In Washington, a state government committee recently recommended reviewing the tax-exempt status of nonprofit hospitals after finding that they provided less charity care than for-profit facilities.

Washington's nonprofit hospitals enjoyed a collective $47 million state tax break in 2006-07, according to the state's Joint Legislative and Audit Review Committee. It is reviewing more than 500 tax preferences, of which hospitals represent the largest monetary amount, on order of a bill passed last year. The committee of state senators and representatives has eight Democrats and eight Republicans.

Hospitals will reap an extra $50 million to $58 million for each of the next three years, the committee estimates. But for-profit hospitals receive a higher percentage of their revenue from Medicaid patients, it found.

There were no data on whether nonprofits provided more community-based services, such as educational seminars or medical screening programs.

The state Legislature should make nonprofits meet a threshold of charity or low-income care, the report recommended. The Legislature could also require nonprofits to provide an inventory of its community services or clarify which services are eligible for the tax exemption.
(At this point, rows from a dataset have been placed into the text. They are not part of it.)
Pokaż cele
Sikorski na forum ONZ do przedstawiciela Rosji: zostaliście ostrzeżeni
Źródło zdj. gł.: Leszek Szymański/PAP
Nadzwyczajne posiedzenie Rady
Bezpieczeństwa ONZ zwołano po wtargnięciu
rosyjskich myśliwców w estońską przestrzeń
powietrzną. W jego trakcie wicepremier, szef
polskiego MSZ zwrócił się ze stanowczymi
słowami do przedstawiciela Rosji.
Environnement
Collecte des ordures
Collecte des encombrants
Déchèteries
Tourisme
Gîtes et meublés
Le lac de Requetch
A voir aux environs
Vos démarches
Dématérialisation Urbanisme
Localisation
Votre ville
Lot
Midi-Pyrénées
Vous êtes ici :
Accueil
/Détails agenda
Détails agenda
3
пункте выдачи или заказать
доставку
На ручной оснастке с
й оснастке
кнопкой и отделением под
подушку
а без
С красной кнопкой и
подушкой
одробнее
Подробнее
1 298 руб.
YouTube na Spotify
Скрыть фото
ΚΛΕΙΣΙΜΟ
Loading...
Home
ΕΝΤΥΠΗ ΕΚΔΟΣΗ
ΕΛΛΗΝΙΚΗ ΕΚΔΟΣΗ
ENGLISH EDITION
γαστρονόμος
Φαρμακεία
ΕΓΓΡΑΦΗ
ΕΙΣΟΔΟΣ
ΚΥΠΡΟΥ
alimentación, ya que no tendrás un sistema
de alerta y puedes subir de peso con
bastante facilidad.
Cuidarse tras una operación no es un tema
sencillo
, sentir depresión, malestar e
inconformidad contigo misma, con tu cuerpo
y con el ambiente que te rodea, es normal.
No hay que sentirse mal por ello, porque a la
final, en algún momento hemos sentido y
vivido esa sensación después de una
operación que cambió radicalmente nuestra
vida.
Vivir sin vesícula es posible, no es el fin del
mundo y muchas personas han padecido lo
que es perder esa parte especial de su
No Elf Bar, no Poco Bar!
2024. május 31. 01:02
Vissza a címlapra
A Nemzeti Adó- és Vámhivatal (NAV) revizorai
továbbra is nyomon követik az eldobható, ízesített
The report, issued July 31, won't be finalized until it is reviewed by other legislators over the next few months. But hospitals are quick to defend their property tax break. Taxing nonprofit hospitals would force them to cut charity care, community benefits, and staffing as well as raise the price of medical services, according to Cassie Sauer, a spokeswoman for the Washington State Hospital Assn.

The committee did not know about community activities of local hospitals because there is no state law requiring disclosure. The hospital association collects statistics from its members on charitable activities such as free mammograms and reaching out to migrant farmers, she says.

The Washington report noted that other property owners could see their tax rate cut if nonprofit hospitals' exemption was lifted.

In Indiana, which recently underwent a reassessment that doubled or tripled property taxes for some homeowners, tax relief is the major driver behind efforts to eliminate such tax exemptions for hospitals and others.

The definition of charitable should be reexamined in an era in which hospitals lease their buildings to McDonald's, nursing homes and doctors' offices, said state Rep. Thomas Saunders. He says he is talking with other legislators to gauge support for a bill that would lift exemptions for nonprofit hospitals, at least those with high-paid executives and large bottom lines. "If they end up at the end of the year with no profit, I think they're not for profit," he says.

Indiana's Legislature reconvenes in January 2008, which is when Maine's Legislature is scheduled to consider two bills limiting the tax-exempt status of nonprofit hospitals.

The first would levy property taxes on hospitals with assets greater than $10 million, says Brenda Peluso, director of public policy for the Maine Assn. of Nonprofits. There is a strong anti-tax movement in the state, and taxing nonprofit hospitals would spread the burden, she said. The Legislature is also considering a bill that would tax nonprofit corporations if they pay executives more than $250,000 a year, she said. It is unclear if the measures would pass.

Meanwhile, the Illinois Dept. of Revenue is still considering whether to appeal a state appellate court ruling that overturned its decision to lift the property tax exemption for Provena Covenant Medical Center in Urbana, Ill.

The revenue department said Provena did not provide enough charitable care to receive an exemption. The hospital paid almost $5 million in property taxes before the appellate court reinstated its nonprofit status and ordered the state to refund the payments.